Antwine may be the most accomplished Patriot yet to be inducted into the team’s Hall of Fame. He was a three-time finalist, but in fan voting, he lost out to Jim Nance, Sam Cunningham, and Drew Bledsoe.

He likely will be the second player chosen for induction by the Senior Selection committee, following center Jon Morris, who was honored this year.

“He probably ranks in my top three favorite teammates of all time,’’ Morris said. “There was a period of time - probably ’63 through ’68 - when he was the best defensive tackle in the AFL. He couldn’t be blocked. Nobody could block him.

“And I speak from experience, because I practiced against him every day and I couldn’t block him.’’

Morris recalled that such was the respect Antwine earned from teammates that he was elected a defensive captain at least six times, and he also was selected as the team’s first representative to the NFL Players Association.

Morris last saw Antwine in 2009, when the Patriots honored the 50th Anniversary team. Even two years ago, Antwine was visibly affected by Alzheimer’s disease, Morris said, and also diabetes. Morris’s wife, Gail, kept in contact with Evelyn Antwine, and the last time they spoke, Evelyn said her cancer had returned but was “under control,’’ so her death came as more of a shock to Morris.

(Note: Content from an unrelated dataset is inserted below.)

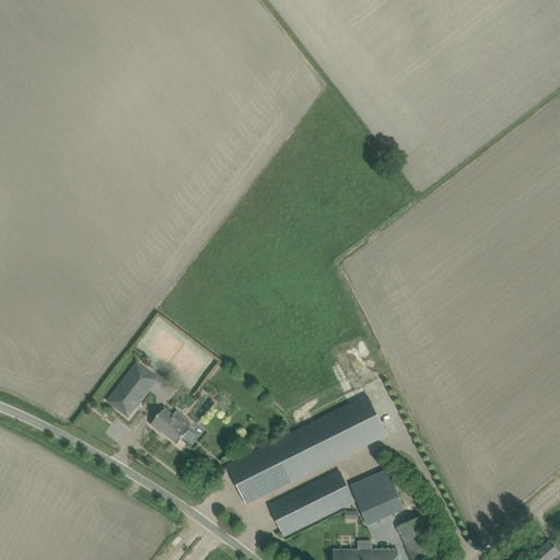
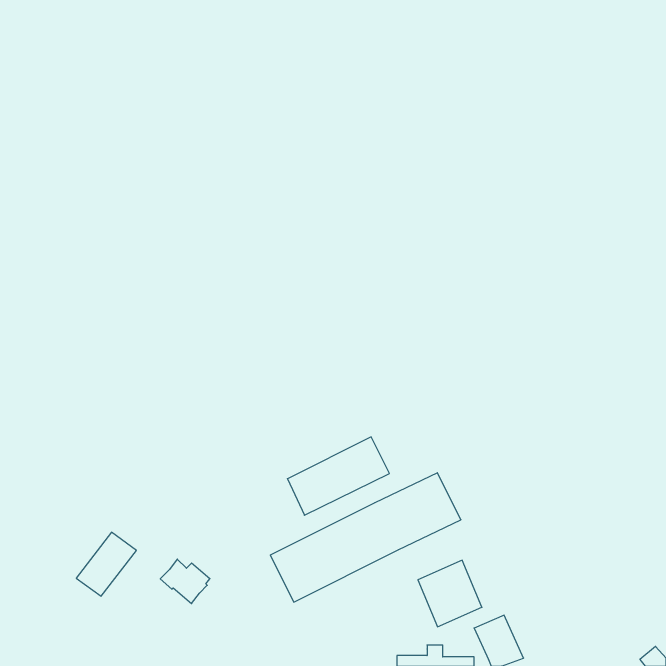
building: [107,363,158,417] -> [76,532,136,596]
building: [150,407,191,444] -> [160,559,210,604]
building: [269,470,354,536] -> [287,437,389,515]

Asked why Antwine was so well-liked, Morris said, “His ability to play, that’s the first thing you notice. You’re talking about one of the best players in the league, but he didn’t act like that.

“He was approachable, well-informed on a variety of topics. I used to sit next to him on airplane flights and we would chat as we flew cross-country.

“He was a really charming, wonderful guy. Everyone that knew him loved him.’’

Funeral arrangements have not yet been announced.